The board of directors at the Minneapolis-based company, which develops software for e-commerce clients, is making it tougher for any individual or corporation to purchase a large chunk of outstanding shares. If any shareholder exceeds a 15 percent stake, stockholders may buy a fractional share of Net Perceptions' preferred stock for $15.
Such a price would be an enormous premium over the market value of the 5-year-old company. Net Perceptions closed Friday at $1.75, down 16 percent since the beginning of the year and down 91 percent from its 52-week high of $20.25.
Anyone who acquires 15 percent of the company can do so only with the consent of the stockholders after a vote. Unless the board votes to change the policy, it will stay in place until June 14, 2011.

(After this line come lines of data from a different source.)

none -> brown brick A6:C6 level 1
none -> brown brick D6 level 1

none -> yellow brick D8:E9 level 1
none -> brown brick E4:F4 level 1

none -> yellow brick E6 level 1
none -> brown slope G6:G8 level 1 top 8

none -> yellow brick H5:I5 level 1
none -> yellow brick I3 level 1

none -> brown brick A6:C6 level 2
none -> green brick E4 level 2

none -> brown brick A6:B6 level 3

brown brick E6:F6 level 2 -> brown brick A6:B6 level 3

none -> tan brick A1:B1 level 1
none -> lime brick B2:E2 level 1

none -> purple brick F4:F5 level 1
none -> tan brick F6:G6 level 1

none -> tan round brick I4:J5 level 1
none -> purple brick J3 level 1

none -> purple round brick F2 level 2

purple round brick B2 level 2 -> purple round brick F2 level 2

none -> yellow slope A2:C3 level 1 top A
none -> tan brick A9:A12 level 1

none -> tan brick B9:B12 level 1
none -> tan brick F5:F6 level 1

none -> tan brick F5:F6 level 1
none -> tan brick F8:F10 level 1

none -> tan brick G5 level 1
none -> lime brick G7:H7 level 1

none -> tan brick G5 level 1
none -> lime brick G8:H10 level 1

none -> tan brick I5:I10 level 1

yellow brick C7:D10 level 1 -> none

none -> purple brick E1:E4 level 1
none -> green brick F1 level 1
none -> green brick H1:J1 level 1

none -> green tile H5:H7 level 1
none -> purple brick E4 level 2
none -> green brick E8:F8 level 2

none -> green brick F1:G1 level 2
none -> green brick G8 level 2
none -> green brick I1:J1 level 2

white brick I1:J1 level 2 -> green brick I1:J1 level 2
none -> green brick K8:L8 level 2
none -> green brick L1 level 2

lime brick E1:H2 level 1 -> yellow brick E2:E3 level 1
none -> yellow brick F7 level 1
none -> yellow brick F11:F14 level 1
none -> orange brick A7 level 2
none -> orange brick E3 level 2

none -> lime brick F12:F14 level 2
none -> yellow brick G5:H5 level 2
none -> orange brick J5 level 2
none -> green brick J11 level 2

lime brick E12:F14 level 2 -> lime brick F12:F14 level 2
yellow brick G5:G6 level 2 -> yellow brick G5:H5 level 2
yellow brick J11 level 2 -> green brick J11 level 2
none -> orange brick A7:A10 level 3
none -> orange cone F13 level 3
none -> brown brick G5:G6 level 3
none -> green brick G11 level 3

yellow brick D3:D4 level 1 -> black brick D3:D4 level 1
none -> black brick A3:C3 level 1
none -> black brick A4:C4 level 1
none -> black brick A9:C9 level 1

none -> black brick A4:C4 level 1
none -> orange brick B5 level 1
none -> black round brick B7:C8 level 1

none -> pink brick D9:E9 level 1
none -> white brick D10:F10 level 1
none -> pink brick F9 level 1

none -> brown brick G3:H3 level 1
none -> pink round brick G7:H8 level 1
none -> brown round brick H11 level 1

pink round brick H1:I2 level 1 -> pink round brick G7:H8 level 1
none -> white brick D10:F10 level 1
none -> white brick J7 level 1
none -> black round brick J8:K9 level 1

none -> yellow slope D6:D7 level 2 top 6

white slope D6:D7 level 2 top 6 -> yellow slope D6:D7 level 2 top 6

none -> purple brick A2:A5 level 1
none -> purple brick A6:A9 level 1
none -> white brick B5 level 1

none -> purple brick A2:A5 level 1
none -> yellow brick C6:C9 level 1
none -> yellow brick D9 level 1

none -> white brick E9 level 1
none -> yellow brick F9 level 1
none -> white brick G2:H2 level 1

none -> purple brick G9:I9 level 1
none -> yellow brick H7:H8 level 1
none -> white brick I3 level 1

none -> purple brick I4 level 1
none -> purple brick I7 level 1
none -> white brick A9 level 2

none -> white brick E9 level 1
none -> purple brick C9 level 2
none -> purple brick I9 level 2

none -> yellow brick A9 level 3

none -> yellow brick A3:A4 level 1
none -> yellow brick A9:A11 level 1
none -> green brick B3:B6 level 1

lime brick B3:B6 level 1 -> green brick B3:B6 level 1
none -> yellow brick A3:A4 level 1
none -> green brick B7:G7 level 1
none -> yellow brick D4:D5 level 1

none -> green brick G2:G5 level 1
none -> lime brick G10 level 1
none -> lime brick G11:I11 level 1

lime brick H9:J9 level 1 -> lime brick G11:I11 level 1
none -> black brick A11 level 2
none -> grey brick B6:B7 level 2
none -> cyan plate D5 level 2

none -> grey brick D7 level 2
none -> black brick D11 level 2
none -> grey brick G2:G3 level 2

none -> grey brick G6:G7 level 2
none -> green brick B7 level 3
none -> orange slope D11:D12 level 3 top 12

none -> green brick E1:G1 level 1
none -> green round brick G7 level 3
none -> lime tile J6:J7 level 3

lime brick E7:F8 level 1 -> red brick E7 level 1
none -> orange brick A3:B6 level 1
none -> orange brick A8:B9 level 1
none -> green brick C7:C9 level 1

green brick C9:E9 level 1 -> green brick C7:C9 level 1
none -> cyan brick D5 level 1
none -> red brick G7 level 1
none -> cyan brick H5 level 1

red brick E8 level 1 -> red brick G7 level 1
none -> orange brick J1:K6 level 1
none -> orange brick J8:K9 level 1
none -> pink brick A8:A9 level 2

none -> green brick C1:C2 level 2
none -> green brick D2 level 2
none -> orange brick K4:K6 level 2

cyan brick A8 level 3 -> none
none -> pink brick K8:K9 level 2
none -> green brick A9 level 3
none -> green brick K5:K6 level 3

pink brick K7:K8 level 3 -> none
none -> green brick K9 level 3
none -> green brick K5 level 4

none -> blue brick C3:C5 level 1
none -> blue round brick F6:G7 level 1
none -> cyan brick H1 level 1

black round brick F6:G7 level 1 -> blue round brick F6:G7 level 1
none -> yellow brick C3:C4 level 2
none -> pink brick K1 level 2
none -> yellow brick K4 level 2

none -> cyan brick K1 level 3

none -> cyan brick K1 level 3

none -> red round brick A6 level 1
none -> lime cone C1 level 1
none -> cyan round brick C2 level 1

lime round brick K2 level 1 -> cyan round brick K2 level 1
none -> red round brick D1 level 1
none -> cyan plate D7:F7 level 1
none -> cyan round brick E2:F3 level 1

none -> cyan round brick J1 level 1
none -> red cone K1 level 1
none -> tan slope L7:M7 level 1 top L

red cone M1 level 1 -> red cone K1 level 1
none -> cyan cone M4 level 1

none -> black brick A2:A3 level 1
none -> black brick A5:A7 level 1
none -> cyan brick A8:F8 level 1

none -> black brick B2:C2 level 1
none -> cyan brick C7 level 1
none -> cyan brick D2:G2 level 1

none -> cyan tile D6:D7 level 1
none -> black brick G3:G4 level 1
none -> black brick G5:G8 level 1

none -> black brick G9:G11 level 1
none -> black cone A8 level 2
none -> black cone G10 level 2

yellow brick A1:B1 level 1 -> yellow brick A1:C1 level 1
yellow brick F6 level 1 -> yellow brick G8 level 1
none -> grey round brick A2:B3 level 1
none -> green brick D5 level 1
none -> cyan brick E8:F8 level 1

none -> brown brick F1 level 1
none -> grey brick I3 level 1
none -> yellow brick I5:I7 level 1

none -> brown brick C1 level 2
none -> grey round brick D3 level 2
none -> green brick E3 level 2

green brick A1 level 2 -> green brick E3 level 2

Net Perceptions--whose clients include Best Buy, JC Penney and Kmart--is the latest high-tech company to attempt to ward off a takeover. With depressed stock prices and, in extreme cases, assets worth more than their market valuations, many technology companies are feeling vulnerable.
Corporate law firm Wilson Sonsini Goodrich & Rosati, headquartered in Palo Alto, Calif., has seen almost a doubling of its anti-takeover business since last year as companies scramble to draft anti-takeover clauses.
In a hostile takeover, a company is taken over by another company or a well-financed raider against the wishes of management and the board of directors. If the offer price is high enough, company shareholders may vote to accept the offer even if management resists and says the company is worth more.
A shareholder-rights plan known as a "poison pill" makes a takeover extremely expensive by triggering a flood of new stock to dilute any stake a hostile bidder may seek. A board of directors can implement a poison pill at any time and does not need shareholder approval.